Station Fa Paris-based startup hub founded by French billionaire Xavier Niel is gearing up for a new edition of F/ai accelerator program in a bid to strengthen its position as a stepping stone for promising AI startups.
It started in January of this yearF/ai plans to launch its second batch this September, aiming to help a handful of AI-focused startups move from early product to real revenue within weeks.
At 538,000 square feet, Station F is often described as a co-working space, but its footprint extends beyond the physical space, its director Roxanne Varza told TechCrunch.
An example is F’s Future 40 station annual selection, in which the group names the most promising teams among the approximately 1,000 companies it welcomes each year. In 2024, TechCrunch observed that nearly all of this annual cohort incorporated AI into their core business.
Station F today has a front-row seat to the rise of AI startups, capitalizing on its position as a cornerstone of “la French Tech”. The startup hub has also successfully leveraged its position to acquire stakes in Future 40 companies. “We have invested [in these companies] from 2022,” Varza said.
Aided both by its size and Niel’s connections, Station F has become a frequent stop for officials seeking to connect with Europe’s tech scene, with at least 11 presidential visits since President Macron’s inaugural tour in 2017. It has also welcomed big names in artificial intelligence such as Sam Altman and is now leveraging those ties for the F/ai.

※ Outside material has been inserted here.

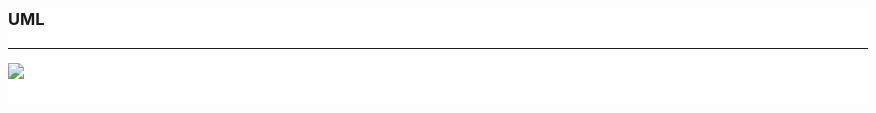 ### UML
-----
<img src="https://github.com/literallysofia/LPOO1617_T5G6/blob/finalRelease/Android_App/Delivery/UML.png" width="1000"><br><br>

The first group of the F/ai program was backed by a long list of major tech companies — AMD, Anthropic, AWS, Clay, Google, G42, Hugging Face, Lovable, Meta, Microsoft, Mistral AI, OpenAI, OVHcloud, Snowflake and Qualcomm — not to mention several VC funds.
The second cohort will add a few more big names, TechCrunch has learned: Eleven Labs, Nebius, Rippling, OpenRouter, HubSpot and GitHub.
“The goal was to bring all the important players together and make it much easier [AI] startups that want to start in Europe to connect with them,” Varza said.
Two teams from the accelerator’s first batch have already gained international recognition: Alpic, which won the world grand final of The fielda competition organized by Deel; and Rippletide, which won the OpenAI Codex Hackathon.
While prizes rarely hurt, especially when they offer funding, F/ai is focused on helping its team generate revenue, targeting 1 million euros (about $1.14 million) within six months. “We had heard a lot of criticism about the slow pace of commercialization of European startups,” Varza said. “That puts them on par with what investors are seeing in the US”
Investors seem to like what they’ve seen so far. The first group collectively raised $34 million in pre-seed funding, according to Station F. The groups’ backgrounds may have also helped: 80% of these 20 AI startups were founded by repeat entrepreneurs, a third of whom hold Ph.D.s.
The founder profile is skewed this way largely because F/ai selects its cohort solely through recommendations from founders, partners and investors — a process that could add to the clique and elitism France’s tech scene is sometimes accused of.
But while teams can’t apply directly, they can get in touch with one of F/ai’s many partners and perhaps soon with alumni, Varza said. He added that Station F has some 30 other programs startups can apply.
Access appears to be a key focus for F/ai, which has previously hosted private talks with the likes of Turing Award winner Yann LeCun. “Today, if founders here want to talk to people at this level, it seems like everyone thinks they have to go to the US and join a program there. We really want to show that you can stay here and do it from here,” Varza said.